Bert based model optimization with tf-trt on tf v 1.15.2 and tensorrt 5.1

Description

I would like to optimize a BERT based tensorflow model that I have trained on tf 1.15.2. It’s a base BERT with a logistic regression layer on top of it

I am trying to optimize using tf-trt to start with, and I have exported the model in a pb file using tensorflow.

Environment

TensorRT Version:
GPU Type: VX100
Nvidia Driver Version: 440.33.01
CUDA Version: 10.2
CUDNN Version:
Operating System + Version: ubuntu 1804
Python Version (if applicable): 3.6.9
TensorFlow Version (if applicable): 1.15.2
PyTorch Version (if applicable): n/a
Baremetal or Container (if container which image + tag): nvcr.io/nvidia/tensorrt:19.08-py3

Steps To Reproduce

I am running the following commands:

from tensorflow.python.compiler.tensorrt import trt_convert as trt
2020-06-02 18:56:32.762315: I tensorflow/stream_executor/platform/default/dso_loader.cc:44] Successfully opened dynamic library libnvinfer.so.5
2020-06-02 18:56:32.763013: I tensorflow/stream_executor/platform/default/dso_loader.cc:44] Successfully opened dynamic library libnvinfer_plugin.so.5

converter = trt.TrtGraphConverter(input_saved_model_dir="./1588775388")
2020-06-02 18:56:35.956493: I tensorflow/stream_executor/platform/default/dso_loader.cc:44] Successfully opened dynamic library libnvinfer.so.5
INFO:tensorflow:Linked TensorRT version: (5, 1, 5)
INFO:tensorflow:Loaded TensorRT version: (5, 1, 5)
INFO:tensorflow:Running against TensorRT version 5.1.5

converter.convert()
After a while I get the following;

2020-06-02 18:56:58.223777: E tensorflow/compiler/tf2tensorrt/convert/convert_graph.cc:101] Could not find any TF GPUs
2020-06-02 18:56:58.223852: W tensorflow/compiler/tf2tensorrt/convert/convert_graph.cc:723] Can’t identify the cuda device. Running on device 0
2020-06-02 18:56:58.223959: I tensorflow/stream_executor/platform/default/dso_loader.cc:44] Successfully opened dynamic library libnvinfer.so.5
2020-06-02 18:56:58.413018: I tensorflow/stream_executor/platform/default/dso_loader.cc:44] Successfully opened dynamic library libnvinfer_plugin.so.5
2020-06-02 18:57:03.623745: I tensorflow/compiler/tf2tensorrt/convert/convert_graph.cc:734] TensorRT node TRTEngineOp_0 added for segment 0 consisting of 27 nodes succeeded.

and at the end I get this

2020-06-02 18:57:16.998789: I tensorflow/core/grappler/optimizers/meta_optimizer.cc:788] constant_folding: Graph size after: 45 nodes (0), 48 edges (0), time = 35.247ms.
2020-06-02 18:57:16.998804: I tensorflow/core/grappler/optimizers/meta_optimizer.cc:788] TensorRTOptimizer: Graph size after: 45 nodes (0), 48 edges (0), time = 3.794ms.
2020-06-02 18:57:16.998815: I tensorflow/core/grappler/optimizers/meta_optimizer.cc:788] constant_folding: Graph size after: 45 nodes (0), 48 edges (0), time = 36.346ms.
[libprotobuf ERROR google/protobuf/io/zero_copy_stream_impl_lite.cc:155] Cannot allocate buffer larger than kint32max for StringOutputStream.

==============

Could you help me figure out the issue?

Also is there any other avenue I could follow top optimize the model, other than tf-trt?

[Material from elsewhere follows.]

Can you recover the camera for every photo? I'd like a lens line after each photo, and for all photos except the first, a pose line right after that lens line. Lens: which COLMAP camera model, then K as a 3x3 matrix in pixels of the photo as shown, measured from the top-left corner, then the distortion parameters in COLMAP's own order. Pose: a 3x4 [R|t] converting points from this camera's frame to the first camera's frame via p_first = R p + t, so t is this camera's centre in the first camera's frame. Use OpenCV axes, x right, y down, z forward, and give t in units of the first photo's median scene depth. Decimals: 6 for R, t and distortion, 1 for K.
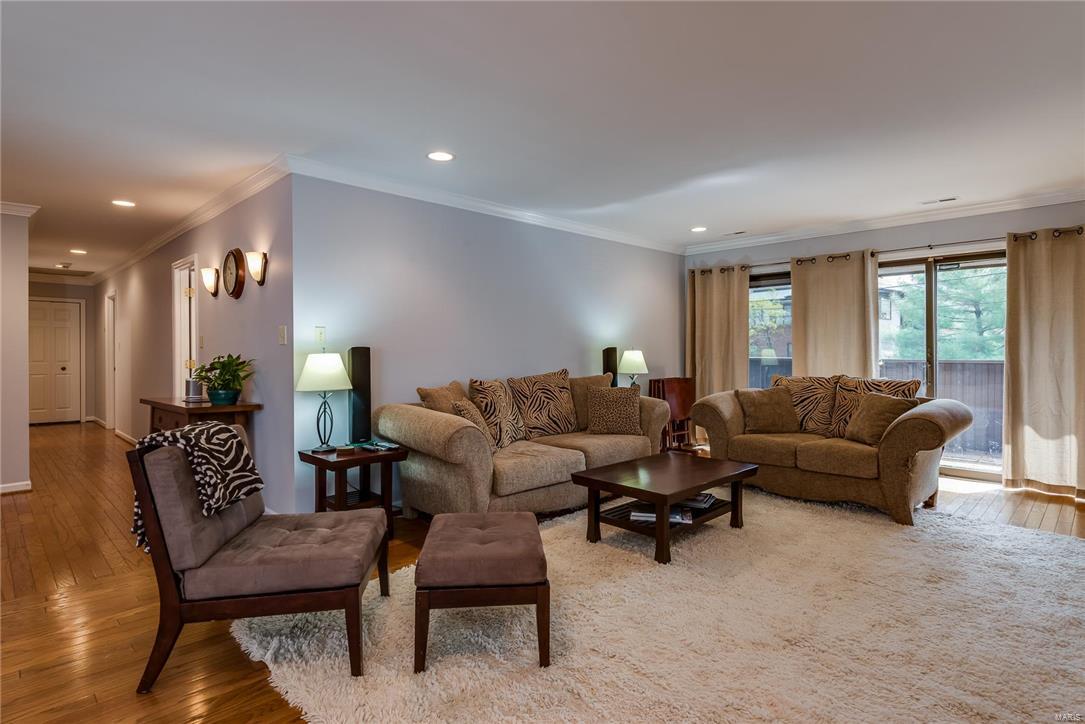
lens RADIAL K [[555.5, 0, 537.2], [0, 555.5, 348.4], [0, 0, 1]] dist [0.000055, -0.001584]
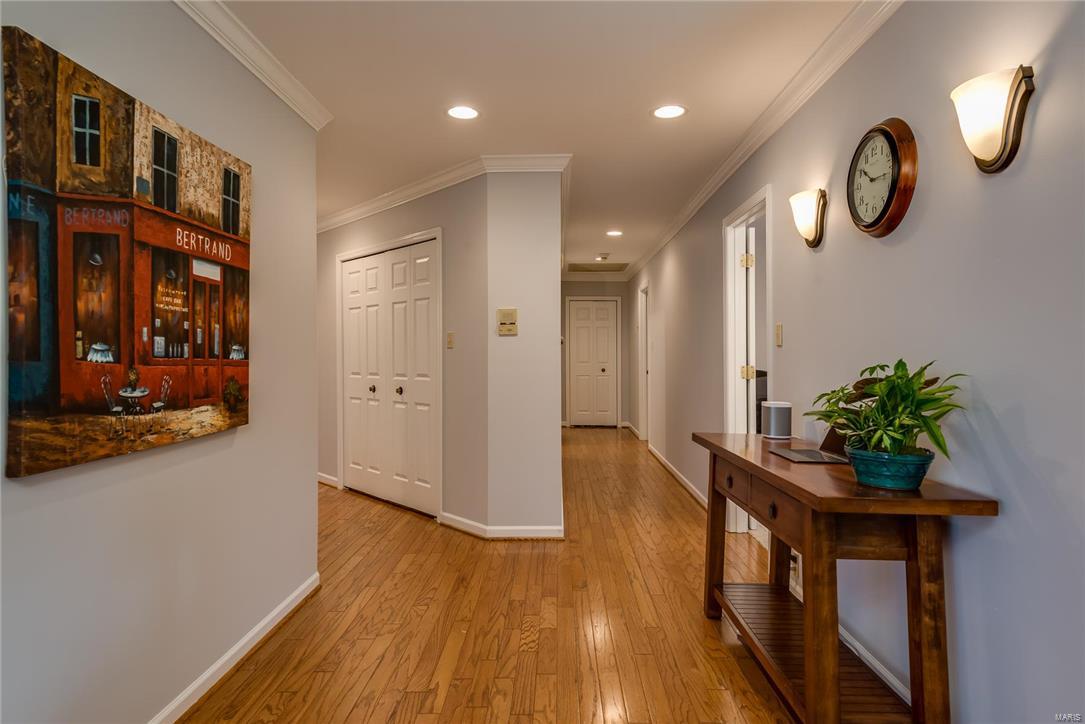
lens RADIAL K [[611.7, 0, 547.6], [0, 611.7, 355.5], [0, 0, 1]] dist [0.022662, -0.002480]
pose [[0.694125, 0.005387, -0.719835, -0.283911], [0.002224, 0.999951, 0.009628, 0.001331], [0.719851, -0.008284, 0.694079, 0.351050]]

Can you try solution recommended in below link:

You can use TensorRT to get better performance.
The workflow will be .pb -> ONNX -> TRT. If any layer is not supported, you need to create a custom plugin.

Thanks

I managed to optimize using tf2onnx and then from onnx to tensorrt. Thanks for your help!